How has the internet changed art? It is this ambitious question that an exhibition enticingly named Electronic Superhighway (2016-1966) at the Whitechapel Gallery in London sets out to answer.
The exhibition takes you through a reverse chronology of major digital and internet-themed artworks. We begin in the present before being transported along a helter-skelter tour into the past, all the way back to 1967 when Bell Laboratory began sponsoring collaborations between artists and technologists. These collaborations coincided with the birth of the internet. In 1968 the first packet switching network, ARPANET, went online, and formed the technological foundation of the modern internet.
The show is remarkable in its breadth. Its historical journey encourages reflection on the rapidly accelerating development of our information-heavy society and its social, economic and political consequences.
The exhibition begins with the most banal of images: a blown up picture of a female bottom with SMS bubbles streaming out of it. Olaf Breuning’s Text Butt is quite literally talking out of its arse, perhaps a cheeky riposte to the art critics assembled before it. It’s also an immediate reminder that though the culture of the internet is increasingly celebrated as art, most of it remains trivial.
Banality is a running theme through many of the contemporary pieces in the opening section of the exhibition – James Bridle’s airport-style hologram, Homo Sacer, for example, drones out the securocratic bromides of the national security state. Of course, this also begins to suggest a darker side to the mundaneness of our technological age.
Douglas Coupland, renowned author of Generation X, and Trevor Paglen, famed for his long-exposure photographs of NSA facilities, develop that darker side still further with ruminations on the corporate and state surveillance of the internet. Deep Face, Coupland’s series of portraits with the faces blocked out by Mondrian-like abstractions, are a protest (we are told) against Facebook’s development of facial recognition software. Paglen highlights both the problem of, and solution to, state surveillance. His map of NSA-tapped undersea internet cables hangs behind his Autonomy Cube, a working Wi-Fi hotspot that routes all traffic through the anonymous Tor network.
As you make your way back in time through the exhibition it is striking how the paranoia and banality inspired by the internet of today contrasts with the early optimism that initially greeted it. This retrospective view encourages reflection upon the broken promises and lost opportunities for social and political change that the early Utopian impulse of an interconnected world conveyed.
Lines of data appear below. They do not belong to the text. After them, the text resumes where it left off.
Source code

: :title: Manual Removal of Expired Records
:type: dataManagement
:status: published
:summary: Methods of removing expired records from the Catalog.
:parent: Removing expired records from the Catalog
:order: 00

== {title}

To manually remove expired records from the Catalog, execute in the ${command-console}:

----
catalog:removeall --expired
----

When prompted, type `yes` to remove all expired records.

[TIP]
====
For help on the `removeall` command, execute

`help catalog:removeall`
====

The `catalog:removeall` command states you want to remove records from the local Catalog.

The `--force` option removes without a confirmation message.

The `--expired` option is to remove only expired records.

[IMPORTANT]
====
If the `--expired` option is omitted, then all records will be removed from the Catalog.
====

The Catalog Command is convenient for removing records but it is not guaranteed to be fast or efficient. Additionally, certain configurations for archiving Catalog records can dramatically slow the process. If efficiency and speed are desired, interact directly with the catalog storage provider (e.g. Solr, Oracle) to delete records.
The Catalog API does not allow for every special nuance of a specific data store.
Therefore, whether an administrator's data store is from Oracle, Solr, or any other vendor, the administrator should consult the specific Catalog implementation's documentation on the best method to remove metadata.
The fulcrum of the exhibit sets two works against each other to bring this home. The technological sublime of Nam June Paik’s 1994 video installation Internet Dream contrasts sharply with the voyeuristic, even pornographic resonances of Jill Magid’s Surveillance Shoe (2000). Though only six years apart, an epoch divides them. The former was created amid the boom years of the world wide web’s still nascent emergence. The latter was produced during the bursting of the dot-com bubble that coincided with the early development of many of the tools (such as Total Information Awareness) that laid the foundations of the 21st-century surveillance state – a period and a subject dealt with masterfully by Thomas Pynchon in his latest novel.
Walk past Magid’s shoe and we’re back to the future of the internet’s innocent first decades. The final few rooms conjure the sense of discovery and possibility that the early internet rendered. Abstract experiments in technique and form by Tony Longson and Frieder Nake, among others, are indicative of that sense of possibility that came with the emergence of an entirely new medium.
One of the final exhibits is a poster of the 1968 Cybernetic Serendipity exhibition. Its slogans promise “happy chance discoveries” generated by the meeting of human and machine in an “exhibition demonstrating how man can use the computer and new technology to extend the scope of his creativity and inventiveness”. Despite its techno-futuristic design, its cheerful language and unfettered optimism about computational technology betray it as an ancient relic of a bygone age when sexting, Ashley Madison hacks, “Tempora” mass surveillance programmes and all the detritus of our digital age were not foreseen.
Turn around and walk back through the exhibition – returning progressively to the present – and you experience the rapid evaporation of that “cybernetic meadow” described by Richard Brautigan in 1967:
where mammals and computers
live together in mutually
like pure water
touching clear sky.
Leaving the exhibition I looked up and noticed Addie Wagenknecht’s steel chandelier of CCTV cameras watching over us, which I’d missed on the way in. And then just outside the gallery, on the short walk back to Aldgate tube station, I spotted a configuration of cameras as elaborate and evocative as any of the artworks I’d just seen. Only I wasn’t in the safe space of an art gallery anymore, I was back on the streets of one of the most surveilled cities on the planet.
How has the internet changed art? Perhaps it would be more accurate to say that the internet has changed us – our lives, relationships, careers, governments, morals, language, communities – and art has changed with them.